"Siamo entrati nella Singolarità tecnologica.

Il 2026 sarà l'anno dell'IA e robotica": lo ha detto Elon Musk, capo di xAI, Neuralink, Tesla e SpaceX, in un podcast pubblicato sul canale Moonshots con Peter Diamandis, dopo la chiusura di un round di finanziamento da 20 miliardi di dollari della sua società di intelligenza artificiale.

Per Musk la "singolarità tecnologica" è il momento irreversibile in cui l'IA accelera esponenzialmente superando l'intelligenza umana e portando a progressi importanti. "E un punto di non ritorno simile a un orizzonte degli eventi", ha affermato, sottolineando come l'IA stia già crescendo in modo "esponenziale" grazie a miglioramenti in algoritmi, chip e dati.

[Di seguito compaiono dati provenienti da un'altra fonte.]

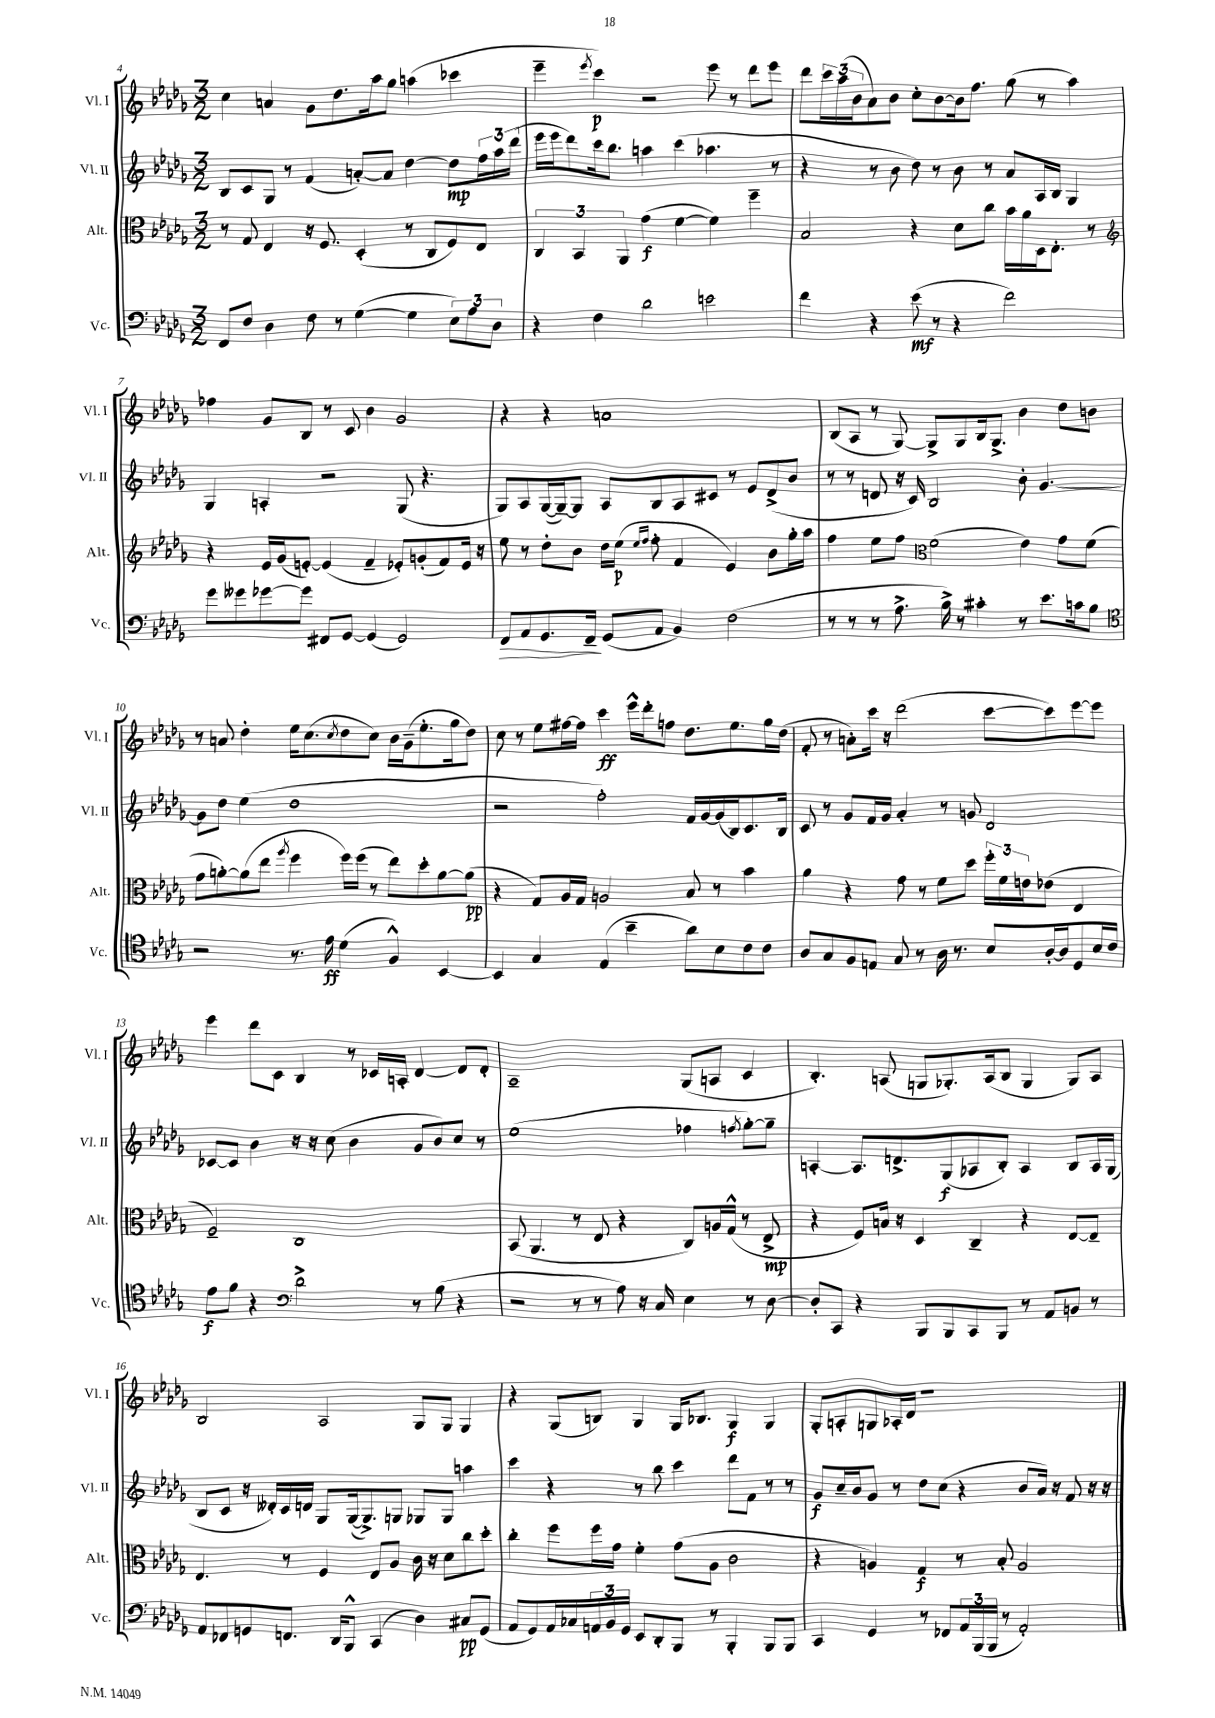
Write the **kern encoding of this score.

**kern	**kern	**kern	**kern
*staff4	*staff3	*staff2	*staff1
*clefF4	*clefC3	*clefG2	*clefG2
*k[b-e-a-d-g-]	*k[b-e-a-d-g-]	*k[b-e-a-d-g-]	*k[b-e-a-d-g-]
*M3/2	*M3/2	*M3/2	*M3/2
8FF	8r	8B-	4cc
8F	8G-	8c	.
4D-	4E-	8G-	4a
.	.	8r	.
8F	16r	(4f	8g-
.	8.F	.	.
8r	.	.	8.dd-
([4G-	(4D-'	[8a')	.
.	.	.	16aa-
.	.	8a]	8gg-
4G-]	8r	[4dd-	(4aa
.	8C	.	.
12E-)	8F)	8dd-]	4ccc-
12A-	.	.	.
.	8E-	24ff	.
12D-	.	24aa-	.
.	.	(24ddd-	.
=	=	=	=
4r	6C	16eee-	4eee-~
.	.	16eee-	.
.	.	8ddd-)	.
.	6BB-	.	.
.	.	.	8qeee-
4F	.	16ccc	4ccc)
.	.	8.bb-	.
.	6AA-	.	.
2d-	(4g-	4aa	2r
.	[4f	(4ccc	.
2e	4f])	4.aa-	8eee-
.	.	.	8r
.	4ff~	.	8ddd-
.	.	8r	8eee-
=	=	=	=
4f	2B-	4r	8ddd-
.	.	.	24ccc
.	.	.	(24aa-
.	.	.	24b-
4r	.	8r	8a-)
.	.	8b-	8b-
(8e-	4r	8dd-)	8cc'
8r	.	8r	[8b-
4r	8d-	8b-	16b-]
.	.	.	8.ff
.	8cc	8r	.
2f)	16b-	8a-	(8gg-
.	16a-	.	.
.	16D-	16A-	8r
.	8.E-'	16B-	.
.	.	4G-	4aa-)
.	8r	.	.
=	=	=	=
*	*clefG2	*	*
8g-	4r	4G-	4ff-
8g--	.	.	.
[8g-	16e-	4A'	8g-
.	(16g-	.	.
8g-]	[8e')	.	8B-
8FF#	(4e]	2r	8r
[8GG-	.	.	8c
(4GG-]	4f~	.	4b-
2GG-)	8e-')	(8G-	2g-
.	(8g'	4.r	.
.	8f)	.	.
.	16e-	.	.
.	16r	.	.
=	=	=	=
8FF	8ee-	8G-)	4r
8AA-	8r	8A-	.
8.GG-	8dd-'	([16G-	4r
.	.	16G-~_)	.
.	8b-	8G-]	.
16FF~	.	.	.
(8GG-	16dd-	8A-	1a
.	(16ee-	.	.
.	16qqee-	.	.
.	16qqff	.	.
8AA-	8ff'	8B-	.
4BB-)	4f	8A-	.
.	.	8c#	.
(2F	4e-)	8r	.
.	.	8e-	.
.	8b-	(8d-^	.
.	16gg-'	8b-	.
.	16aa-	.	.
=	=	=	=
8r	4ff	8r	(8B-
8r	.	8r	8A-
8r	8ee-	8d	8r
8.A-^	8ff	16r	[8G-)
.	.	16c)	.
*	*clefC3	*	*
.	(2f	2B-	8G-^]
16B-^)	.	.	.
8r	.	.	8G-
4c#'	.	.	16B-
.	.	.	8.G-^
8r	4e-)	8b-'	4b-
8.e-	.	[4.g-	.
.	8g-	.	8dd-
16c	.	.	.
8B-	(8f	.	8b
=	=	=	=
*clefC4	*	*	*
2r	8g-	8g-]	8r
.	[8a')	8dd-	8a
.	(8a]	(4ee-	4dd-'
.	8ee-	.	.
.	8qaa-	.	.
8.r	4ff	1dd-	16ee-
.	.	.	(8.cc
16e-	.	.	.
.	.	.	8qcc
(4d-	16ff)	.	8dd-
.	(16ff	.	.
.	8r	.	8cc)
4F^^)	8ee-)	.	16b-
.	.	.	(16g-~
.	8dd-'	.	8.ee-'
[4BB-	[8a	.	.
.	.	.	16gg-
.	(8a]	.	8dd-)
=	=	=	=
4BB-]	4r	2r	8cc
.	.	.	8r
4G-	8G-)	.	8ee-
.	16A-	.	[16ff#
.	16G-	.	16ff#]
(4E-	2A	2ff')	4ccc
4b-~	.	.	16eee-^^
.	.	.	16ddd-'
.	.	.	8ff
8a-)	8B-	16f	8.dd-
.	.	[16g-	.
8B-	8r	(16g-]	.
.	.	16B-)	8.ee-
8c	4b-	8.c	.
8c	.	.	16gg-
.	.	16B-	(16dd-
=	=	=	=
8A-	4a-	8c	8f'
8G-	.	8r	8r
8F	4r	8g-	8a')
8E	.	16f	16ccc
.	.	16g-	16r
8G-	8g-	4a-'	(2ddd-
8r	8r	.	.
16A-	8f	8r	.
8.r	.	.	.
.	8dd-	8g	.
8B-	24ff'	2d-	[8ccc
.	24f	.	.
.	24e	.	.
[16A-'	(8e-	.	8ccc])
16A-]	.	.	.
8D-	4E-	.	[8eee-
16B-	.	.	8eee-]
16c	.	.	.
=	=	=	=
8e-	2F~)	[8c-	4eee-
8f	.	8c-]	.
4r	.	4b-	8ddd-
.	.	.	8c
*clefF4	*	*	*
2d-^	1C	16r	4B-
.	.	16r	.
.	.	(8cc	.
.	.	4b-	8r
.	.	.	16c-
.	.	.	16A'
8r	.	8g-	[4d-
(8B-	.	8b-)	.
4r	.	8cc	8d-]
.	.	8r	8d-'
=	=	=	=
2r	(8BB-	(1ee-	1A-~
.	4.AA-	.	.
8r	8r	.	.
8r	8E-	.	.
8A-)	4r	.	.
16r	.	.	.
16C	.	.	.
4E-	8C)	4ff-	(8G-
.	16A	.	8A
.	(16G-^^	.	.
.	.	8qff	.
8r	8r	[8gg-')	4c
[8D-	8E-^	8gg-~]	.
=	=	=	=
8D-']	4r	[4A'	4.B-')
8CC	.	.	.
4r	8F)	8.A]	.
.	16B	.	(8A
.	16r	8.d^	.
8BBB-	4D-	.	8G
8BBB-	.	(8G-	8.G-')
8CC	4C~	8A-	.
.	.	.	(16A
8BBB-	.	8B-')	8B-
8r	4r	4A-	4G-
8AA-	.	.	.
8BB	[8E-	8B-	8G-)
8r	8E-~]	16A-	8A
.	.	(16G-	.
=	=	=	=
8AA-	4.E-	8B-	2B-
8FF-	.	8c	.
8GG	.	16r	.
.	.	16d--')	.
8.FF	8r	16c	.
.	.	16d	.
.	4F	8G-	2A-
16DD-	.	.	.
8BBB-^^	.	([16G-	.
.	.	8.G-^])	.
(4CC	8E-	.	.
.	8A-	8G	.
4D-)	16c	8G-	8G-
.	16r	.	.
.	8d-	8G-	8G-
8C#	8cc	4aa	4G-
(8GG	8dd-'	.	.
=	=	=	=
8AA-	4cc'	4ccc	4r
8GG-)	.	.	.
16AA-	8ff	4r	(8G-
16C-	.	.	.
24AA	16ff	.	8B)
24BB-	.	.	.
.	16g-	.	.
24GG-	.	.	.
8EE-	4f'	8r	4G-
8DD-'	.	8bb-	.
8BBB-	(8g-	4ccc	16G-
.	.	.	8.B-
8r	8A-	.	.
4BBB-'	2c	8ddd-	4G-
.	.	8f	.
8BBB-	.	8r	4G-
8BBB-	.	8r	.
=	=	=	=
4CC	4r	8g-	8G-'
.	.	16cc~	8A'
.	.	16b-	.
4GG-	4A)	8g-	8G
.	.	8r	16A-'
.	.	.	16d-
8r	4G-	8dd-	1r
8FF-	.	(8cc	.
24AA-	8r	4r	.
(24BBB-	.	.	.
24BBB-	.	.	.
8r	8B-'	.	.
2AA-')	2A	8b-	.
.	.	16a-)	.
.	.	16r	.
.	.	8f	.
.	.	16r	.
.	.	16r	.
==	==	==	==
*-	*-	*-	*-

Al centro della sua visione sul futuro c'è Optimus, il robot umanoide di Tesla: "Sarà il prodotto più importante di sempre". Musk ha annunciato che la nuova versione Gen 3 verrà svelata nei primi mesi del 2026, con produzione di massa a partire da aprile e obiettivi di milioni di unità all'anno. "Questi robot avranno mani più abili degli umani, diventeranno in pochi anni migliori dei chirurghi più esperti e democratizzeranno la sanità, rendendo cure mediche avanzate accessibili a tutti".

Infine per Neuralink nel 2026 partirà la produzione ad alto volume degli impianti cerebrali, con procedure chirurgiche quasi interamente automatizzate. Musk ha rivelato che il progetto Blindsight, mirato a restituire la vista ai non vedenti anche dalla nascita, vedrà i primi trial su pazienti umani: "Neuralink rivoluzionerà la medicina, ripristinando funzioni corporee e potenziando le capacità umane". "Sarà un futuro incredibile, di abbondanza per tutti", ha poi concluso l'imprenditore.